Die Mercurii, qui fuit decimus septimus Februarii, Dominus Doctor, paulo ante coenam, coepit laborare morbo usitato, nempe, oppressione humorum, in orificio ventriculi (quo memini hic(?) quoque eum aliquoties laborare) hic Morbus post coenam recurrit, quo cum conflictaretur, petivit secessum in cubiculum proximum: Atque, ibi duas prope horas decubuit, donec dolores creserent, Et cum Doctor Ionas in eodem cubiculo una dormiret, Dominus D. Martinus eum vocavit & excitavit, Iussitque ut surgeret, & curaret, ut Paedagogus Liberorum Ambrosius ca.]lefaceret conclave, in quod cum ingressus esset. mox (sic) eo venit illustris Comes Albertus de Mansfeld. una cum coniuge, & multi alii, quorum nomina hisce literis, propter festinationem, non sunt expressa.
On Wednesday, which was the seventeenth of February, the Doctor, a little before
supper, began to suffer from his customary illness, namely, an oppression of the
humors at the orifice of the stomach (with which I remember that he too suffered here a few times); this illness
recurred after supper, and while he was struggling with it, he requested to withdraw into the next chamber:
and there he lay for nearly two hours, until the pains increased.
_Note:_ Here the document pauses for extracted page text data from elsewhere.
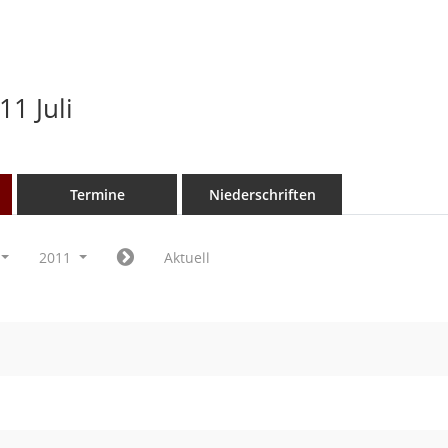
1 Juli
Termine
Niederschriften
2011
Aktuell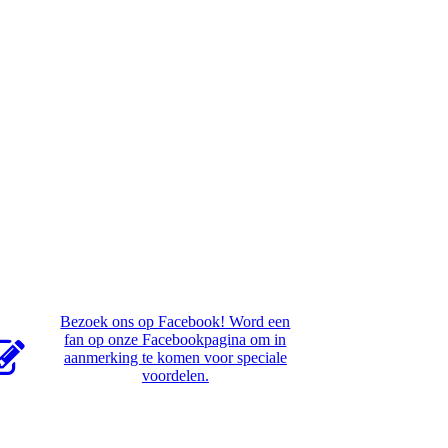
Bezoek ons op Facebook! Word een
fan op onze Facebookpagina om in
aanmerking te komen voor speciale
voordelen.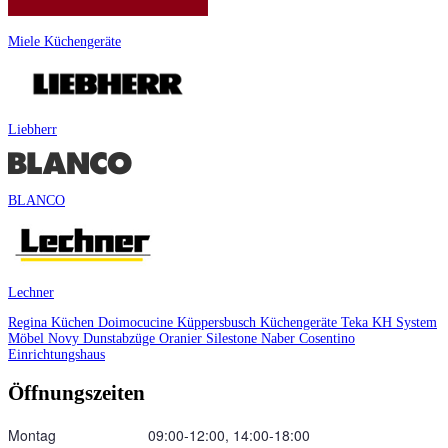
Miele Küchengeräte
Liebherr
BLANCO
Lechner
Regina Küchen
Doimocucine
Küppersbusch Küchengeräte
Teka
KH System
Möbel
Novy Dunstabzüge
Oranier
Silestone
Naber
Cosentino
Einrichtungshaus
Öffnungszeiten
Montag
09:00‑12:00, 14:00‑18:00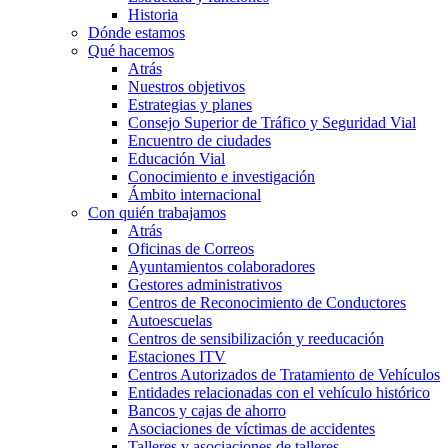
Historia
Dónde estamos
Qué hacemos
Atrás
Nuestros objetivos
Estrategias y planes
Consejo Superior de Tráfico y Seguridad Vial
Encuentro de ciudades
Educación Vial
Conocimiento e investigación
Ámbito internacional
Con quién trabajamos
Atrás
Oficinas de Correos
Ayuntamientos colaboradores
Gestores administrativos
Centros de Reconocimiento de Conductores
Autoescuelas
Centros de sensibilización y reeducación
Estaciones ITV
Centros Autorizados de Tratamiento de Vehículos
Entidades relacionadas con el vehículo histórico
Bancos y cajas de ahorro
Asociaciones de víctimas de accidentes
Talleres y asociaciones de talleres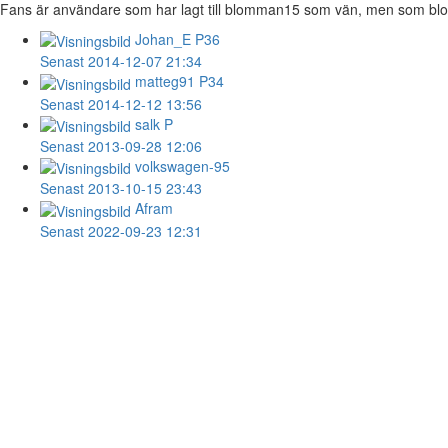
Fans är användare som har lagt till blomman15 som vän, men som blomm
Johan_E
P36
Senast 2014-12-07 21:34
matteg91
P34
Senast 2014-12-12 13:56
salk
P
Senast 2013-09-28 12:06
volkswagen-95
Senast 2013-10-15 23:43
Afram
Senast 2022-09-23 12:31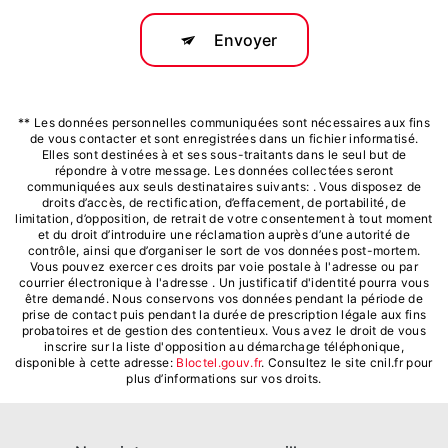
Envoyer
** Les données personnelles communiquées sont nécessaires aux fins
de vous contacter et sont enregistrées dans un fichier informatisé.
Elles sont destinées à et ses sous-traitants dans le seul but de
répondre à votre message. Les données collectées seront
communiquées aux seuls destinataires suivants: . Vous disposez de
droits d’accès, de rectification, d’effacement, de portabilité, de
limitation, d’opposition, de retrait de votre consentement à tout moment
et du droit d’introduire une réclamation auprès d’une autorité de
contrôle, ainsi que d’organiser le sort de vos données post-mortem.
Vous pouvez exercer ces droits par voie postale à l'adresse ou par
courrier électronique à l'adresse . Un justificatif d'identité pourra vous
être demandé. Nous conservons vos données pendant la période de
prise de contact puis pendant la durée de prescription légale aux fins
probatoires et de gestion des contentieux. Vous avez le droit de vous
inscrire sur la liste d'opposition au démarchage téléphonique,
disponible à cette adresse:
Bloctel.gouv.fr
. Consultez le site cnil.fr pour
plus d’informations sur vos droits.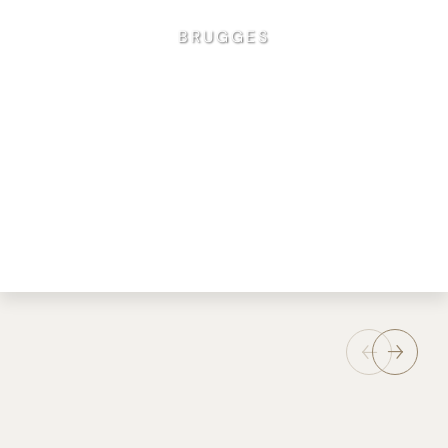
BRUGGES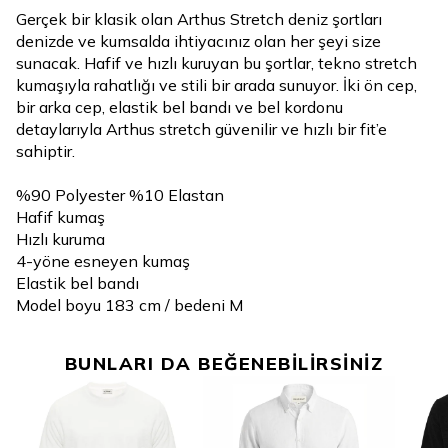
Gerçek bir klasik olan Arthus Stretch deniz şortları
denizde ve kumsalda ihtiyacınız olan her şeyi size
sunacak. Hafif ve hızlı kuruyan bu şortlar, tekno stretch
kumaşıyla rahatlığı ve stili bir arada sunuyor. İki ön cep,
bir arka cep, elastik bel bandı ve bel kordonu
detaylarıyla Arthus stretch güvenilir ve hızlı bir fit’e
sahiptir.
%90 Polyester %10 Elastan
Hafif kumaş
Hızlı kuruma
4-yöne esneyen kumaş
Elastik bel bandı
Model boyu 183 cm / bedeni M
BUNLARI DA BEĞENEBİLİRSİNİZ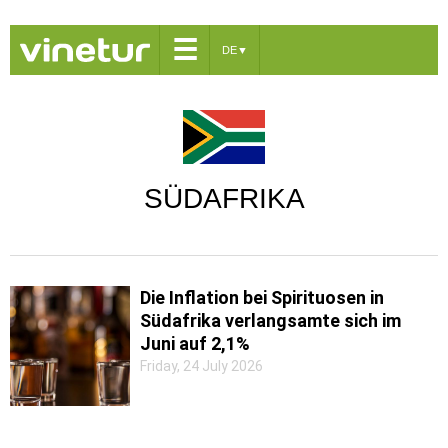
☰
DE
▼
SÜDAFRIKA
Die Inflation bei Spirituosen in
Südafrika verlangsamte sich im
Juni auf 2,1%
Friday, 24 July 2026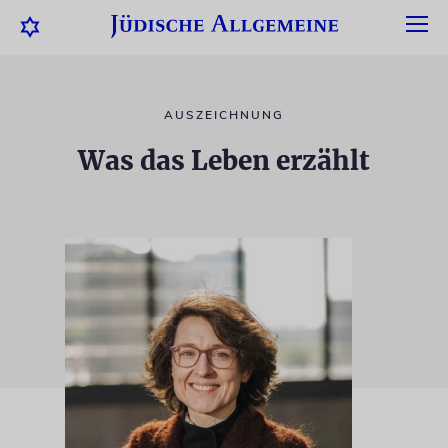
AUSZEICHNUNG
Was das Leben erzählt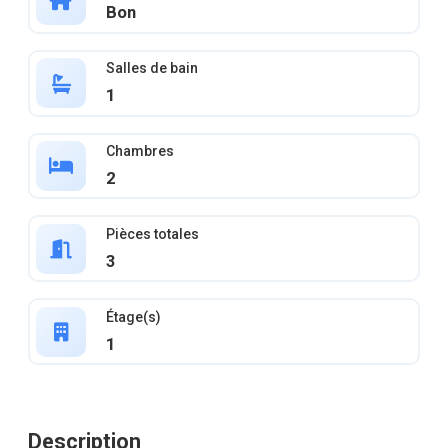
Bon
Salles de bain
1
Chambres
2
Pièces totales
3
Étage(s)
1
Description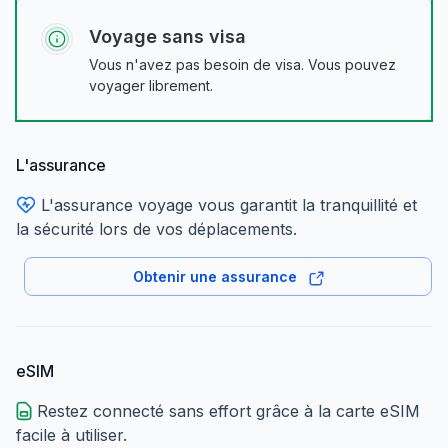
Voyage sans visa
Vous n'avez pas besoin de visa. Vous pouvez
voyager librement.
L'assurance
L'assurance voyage vous garantit la tranquillité et
la sécurité lors de vos déplacements.
Obtenir une assurance
eSIM
Restez connecté sans effort grâce à la carte eSIM
facile à utiliser.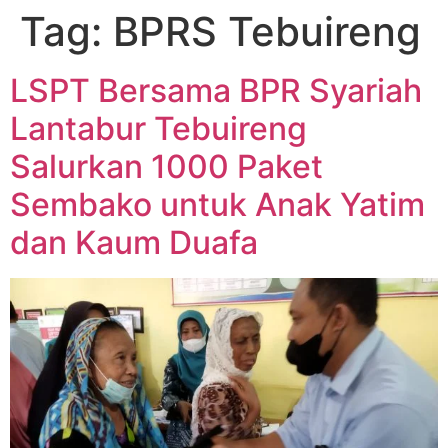
Tag:
BPRS Tebuireng
LSPT Bersama BPR Syariah
Lantabur Tebuireng
Salurkan 1000 Paket
Sembako untuk Anak Yatim
dan Kaum Duafa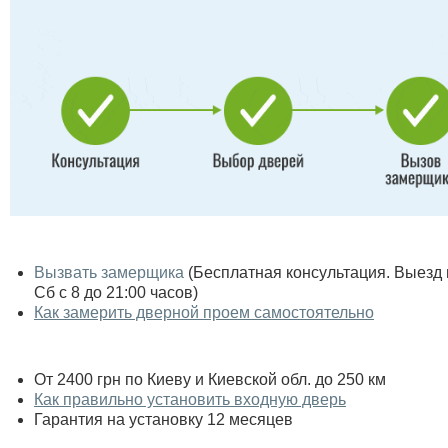
Вызвать замерщика
(Бесплатная консультация. Выезд по
Сб с 8 до 21:00 часов)
Как замерить дверной проем самостоятельно
От 2400 грн по Киеву и Киевской обл. до 250 км
Как правильно установить входную дверь
Гарантия на установку 12 месяцев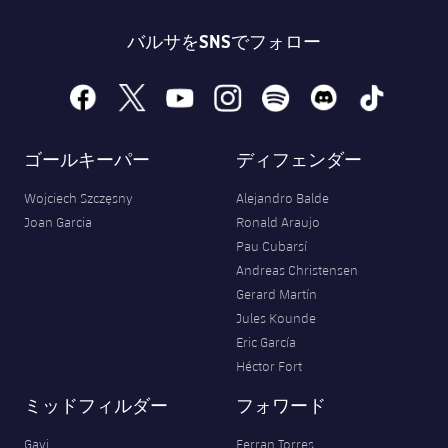
バルサをSNSでフォロー
facebook
x
youtube
instagram
spotify
discord
tiktok
ゴールキーパー
ディフェンダー
Wojciech Szczęsny
Alejandro Balde
Joan Garcia
Ronald Araujo
Pau Cubarsí
Andreas Christensen
Gerard Martín
Jules Kounde
Eric García
Héctor Fort
ミッドフィルダー
フォワード
Gavi
Ferran Torres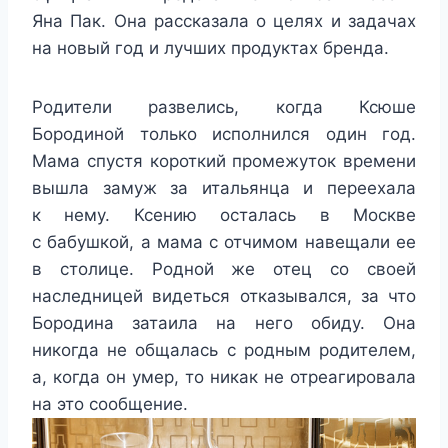
Яна Пак. Она рассказала о целях и задачах
на новый год и лучших продуктах бренда.
Родители развелись, когда Ксюше
Бородиной только исполнился один год.
Мама спустя короткий промежуток времени
вышла замуж за итальянца и переехала
к нему. Ксению осталась в Москве
с бабушкой, а мама с отчимом навещали ее
в столице. Родной же отец со своей
наследницей видеться отказывался, за что
Бородина затаила на него обиду. Она
никогда не общалась с родным родителем,
а, когда он умер, то никак не отреагировала
на это сообщение.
And since Doctor Jonas was sleeping in the same chamber as well, the Lord Doctor Martin
called and roused him, and ordered him to get up and to see to it that Ambrosius, the Pedagogue of the children,
should warm the room, into which, when he had entered, soon (sic) there came the illustrious Count Albert of Mansfeld,
together with his spouse, and many others, whose names in these letters, on account of haste, are not set forth.
Mein Himlischer Vater / ewiger Barmhertziger Gott / Du hast mir deinen lieben Sohn / unsern HERREN Ihesum Christum offenbaret / den hab ich gelert / den hab ich bekandt / den liebe ich / und den ehre ich fYr meinen lieben Heylandt / und Erlsser / Welchen die Gottlosen verfolgen / schenden und schelten. / Nim meine Seele zu dir. / Inn dem redet er inn die drey mal.
My Heavenly Father / eternal Merciful God / You have revealed to me your dear Son / our LORD Jesus Christ / him I have taught / him I have confessed / him I love / and him I honor for my dear Savior and Redeemer / whom the godless persecute / defile and revile. / Take my soul to You. / In this he spoke it three times.
Ach!, Obiit Auriga & currus Israel, qui rexit Ecclesiam in hac ultima senecta mundi: Neque enim humana sagacitate depraehensa est doctrina de Remissione peccatorum, & de fiducia Filli Dei, Se a Deo per hunc virum patefacta, Quem etiam a Deo excitatum vidimus fuisse.
Alas!, the charioteer & chariot of Israel has died, who steered the Church in this last old age of the world: For the doctrine of the Remission of sins, & of the confidence of the Son of God, was not apprehended by human sagacity, but was revealed by God through this man, whom we have also seen to have been raised up by God.